Tier 2: The Remorseful Ones
The Age of Innocence (1993); The Irishman (2019); Killers of the Flower Moon (2023)
Guilt (Catholic or otherwise) looms large across Scorsese’s filmography, but these three pieces are the premiere examples of how the master considers and portrays the sinking horror of regret, making us all question how we might account for our lives as we near the end of the road. Yes, this trio of films take different forms and different paths: The Age of Innocence (for my money, Scorsese’s masterpiece) melds a devastatingly beautiful romance with the frustrations of class structure, The Irishman acts as a coda to the mob stories told in Goodfellas and Casino, and Killers of the Flower Moon unfurls a sprawling, true crime saga based in America’s original sin. But by the end, all three are asking variations of the same question — can I rest easily with what I’ve done and left undone, with what I’ve said and left unsaid? For Scorsese’s protagonists, the answer is often no; for the man himself, his legacy shines much brighter and more secure.

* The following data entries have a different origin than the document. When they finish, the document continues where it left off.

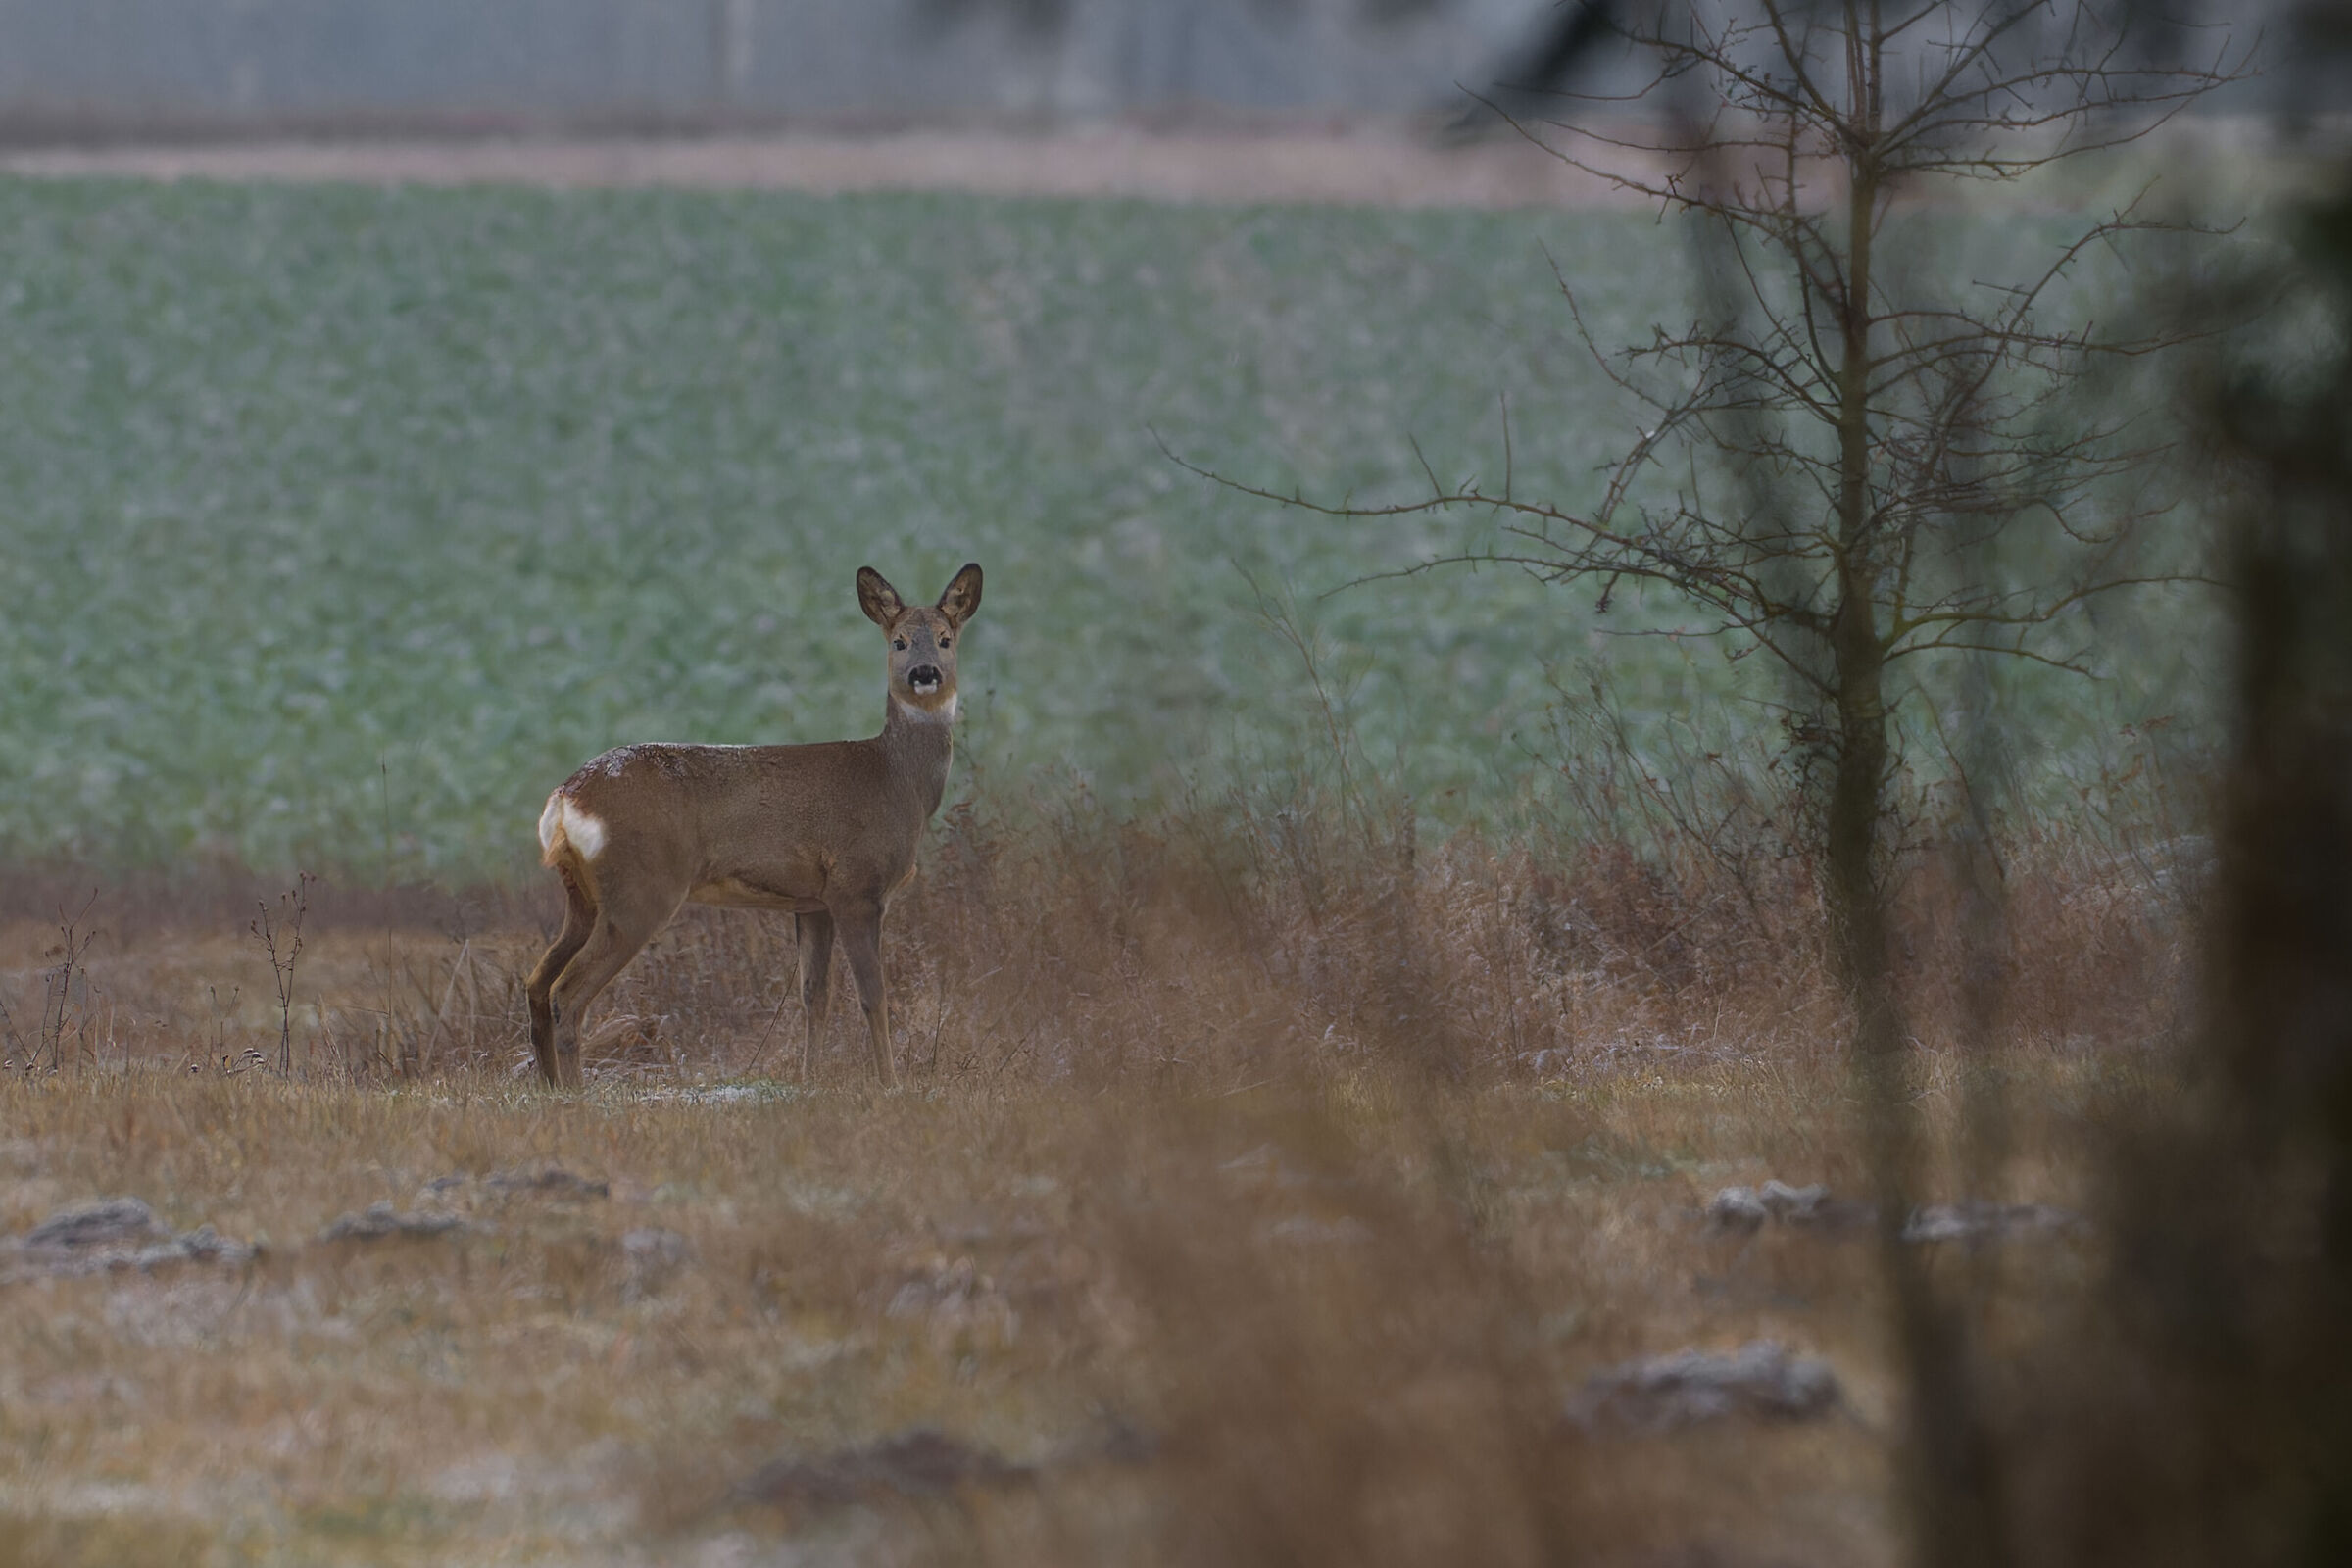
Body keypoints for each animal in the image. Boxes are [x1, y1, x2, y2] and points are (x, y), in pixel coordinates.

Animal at [525, 562, 982, 1090]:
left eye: (946, 639)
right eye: (899, 641)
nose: (924, 674)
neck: (896, 780)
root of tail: (564, 798)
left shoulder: (813, 902)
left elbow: (814, 995)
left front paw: (810, 1079)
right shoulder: (857, 886)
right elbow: (874, 994)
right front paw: (890, 1082)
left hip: (582, 896)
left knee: (536, 982)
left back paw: (550, 1088)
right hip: (640, 889)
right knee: (566, 992)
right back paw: (576, 1093)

Tier 1: The (Overtly) Religious Ones
The Last Temptation of Christ (1988); Kundun (1997); Bringing Out the Dead (1999); Silence (2016)
It doesn’t take a genius to recognize that the nature of religion (and Catholicism in particular) is one of the central motifs of Scorsese’s career, beginning with his very first feature. But while questions of faith and forgiveness underlie many of his most popular films and drive several of his more unsavory characters, he is at his best when he foregrounds these issues, as he does across these four films in particular. Courting controversy, he has tackled both Jesus Christ and the Dalai Lama, portraying their internal struggles (whether real or imagined) with empathy and a recognition that — despite their deification — these men may be, in the end, merely men, subject to human needs and desires. By holding these figures at less of a remove, Scorsese makes us fully reconsider any faith we might have (an examination he himself does onscreen in Silence), but in the end he brings us closer to the divine than ever before.